We have the inequality \[x^2-20 > -x\] but first we solve the following equation: \(x^2-20 = -x \), that is \( x^2+x-20 =0\). We do this via the quadratic formula: \[\begin{aligned} x&=\frac{-1\pm \sqrt{(-1)^2-4 \cdot 1 \cdot -20}}{2}\\ \\ &=\frac{-1\pm \sqrt{81}}{2}\\ \\ &=\frac{-1\pm 9}{2}\end{aligned}\] So \[x=-5\quad \text{or}\quad x=4\] Now we explore where the inequality is true.
First we take a value \(x<-5\), say \(x=-7\). The value of the left-hand side of the inequality is then \[(-7)^2-20=29\] The value of the right-hand side is \[-1 \cdot -7=7\] So we have found for \(x<-5\) that \(x^2-20 > -x\).
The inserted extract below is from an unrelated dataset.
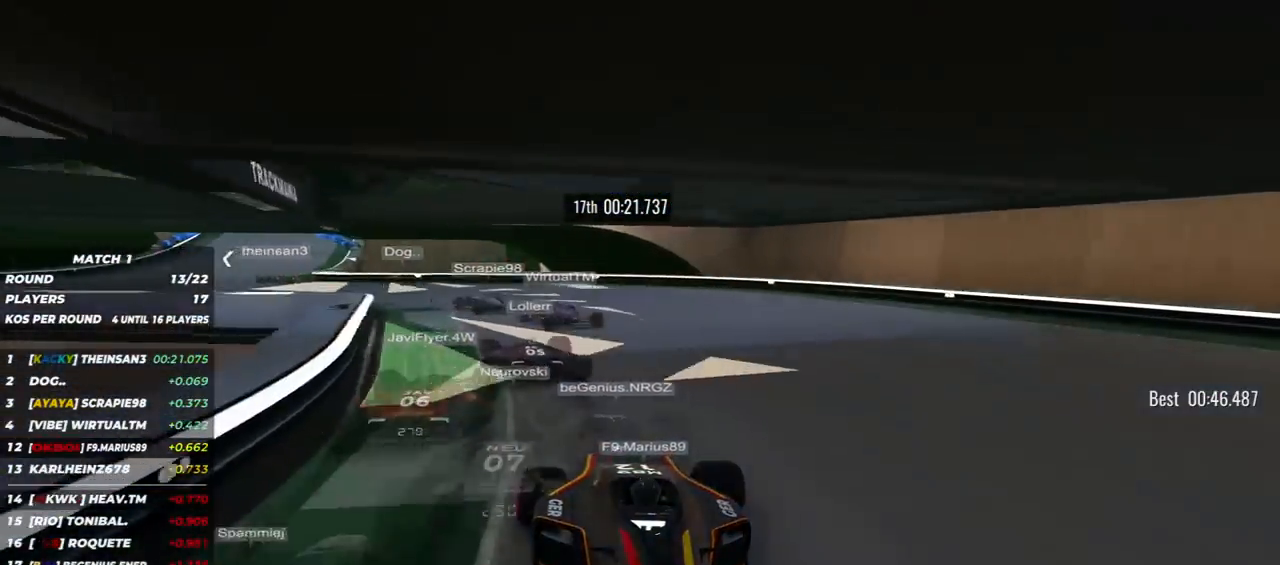
{"keys": ["down"], "events": [[433, "right", "up"]]}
Next we choose a value \(-5<x<4\), say \(x=-4\). The value of the left-hand side of the inequality is then \[(-4)^2-20=-4\] The value of the right-handside is \[-1\cdot -4=4\] So we have found for \(-5<x<4\) that \(x^2-20 < -x\).
Finally we choose a value \(x>4\), say \(x=5\). The value of the left-hand side of the inequality is then \[(5)^2-20=5\] The value of the right-hand side is \[-1 \cdot 5=-5\] So we have found for \(x>4\) that \(x^2-20>-x\).

So we can conclude that \[x^2-20 > -x\] when \(x<-5\) or \(x>4\).